Hail Which Festival Day?



Today the Church celebrates the Feast of the Ascension, when Christ ascended into Heaven forty days after He rose from the dead.

Then again...

In most provinces of the USA, and in entire countries throughout the world, the Feast has been moved to the following Sunday. We could just leave well enough alone, and transfer the obligation itself to the Sunday within the octave of the Feast, but the Western church got rid of many of its octaves in the mid-1950s, and a few more since then. You'd have to explain to people what an octave is, and that is such a pain. So today will be remembered as just another Easter weekday.

But it doesn't matter, really. After all, most biblical scholars agree that Jesus ascended into Heaven forty-three days after He rose from the dead, not forty days as previously believed. The number of forty was arrived at by the end of the third century, to make it easier for Christians to count the days after Easter on their fingers and toes and double the total. But we're so much more sophisticated now, and we can use calculators to count that high, or have our Blackberries remind us.
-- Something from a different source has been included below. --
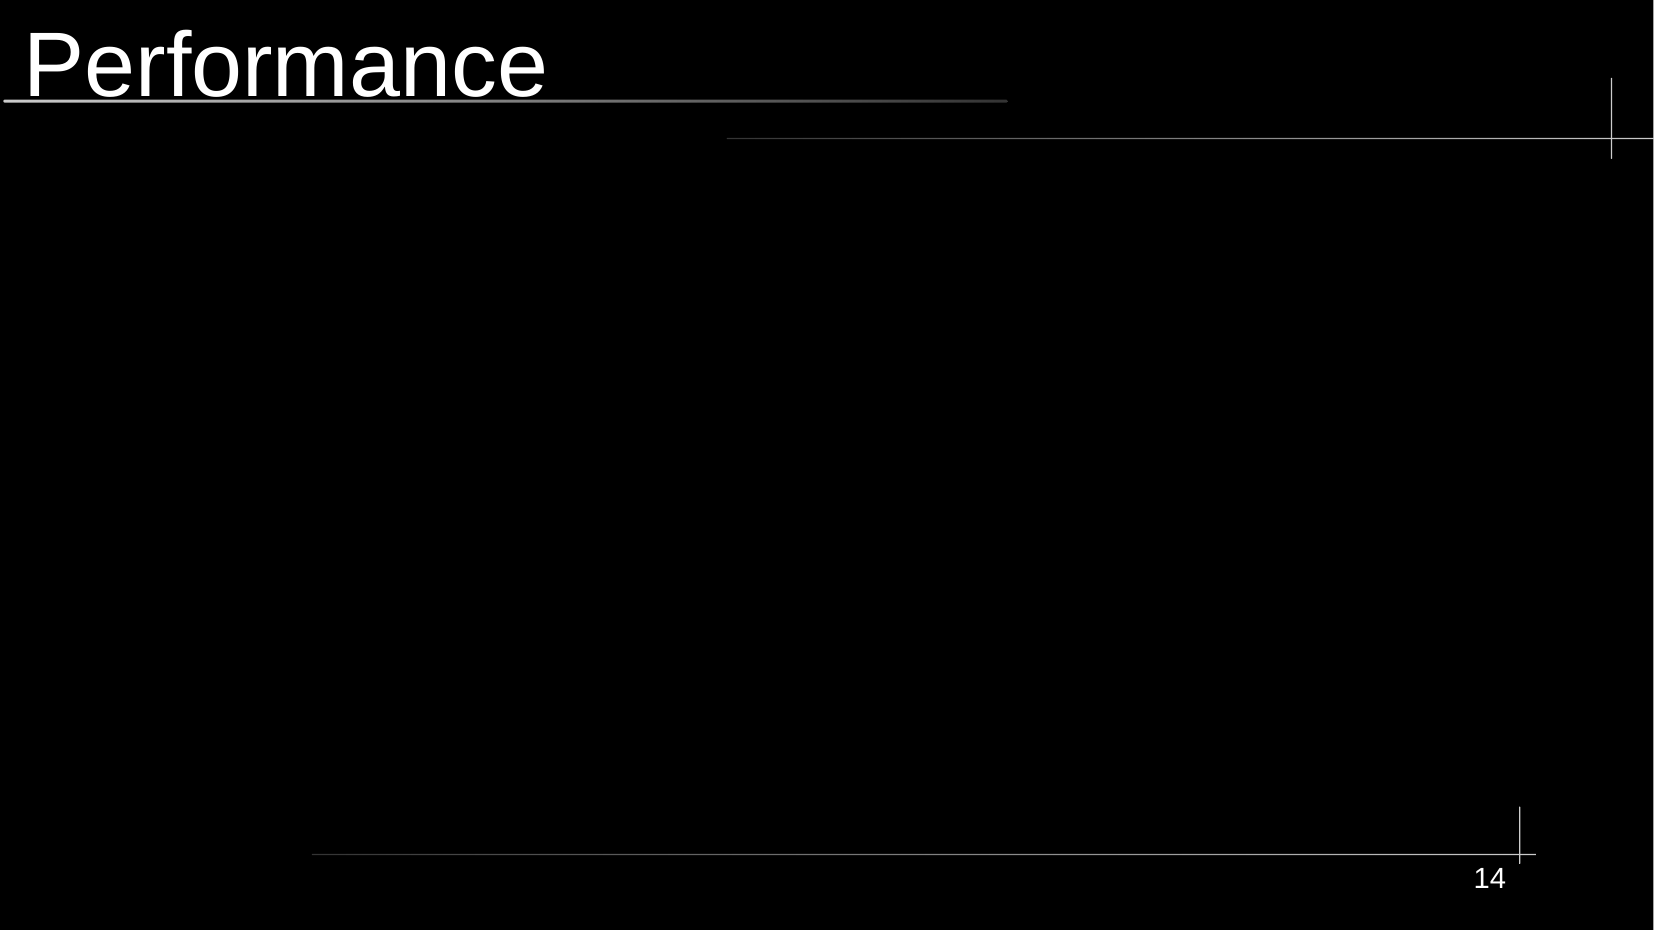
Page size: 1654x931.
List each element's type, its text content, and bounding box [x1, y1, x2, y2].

title Performance [23, 11, 1589, 119]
And if you believe all that, moving a Feast Day to a Sunday because we're all too damned lazy to go to Mass on a weekday (or a weeknight) makes about as much sense.
.

1 comment:

iClaudius said...

I believe there is a connection between low vocations (actually low responses to the vocational call) and no longer asking for small sacrifices (abstinence on Fridays, days of obligation on weekdays, etc).

If one cannot make the "effort" to have a tuna fish sandwich on Friday rather than a burger or to make to a weekday Mass two or three times a year, is it surprising that one would not be willing to sacrifice career or (gasp!) sex to serve God?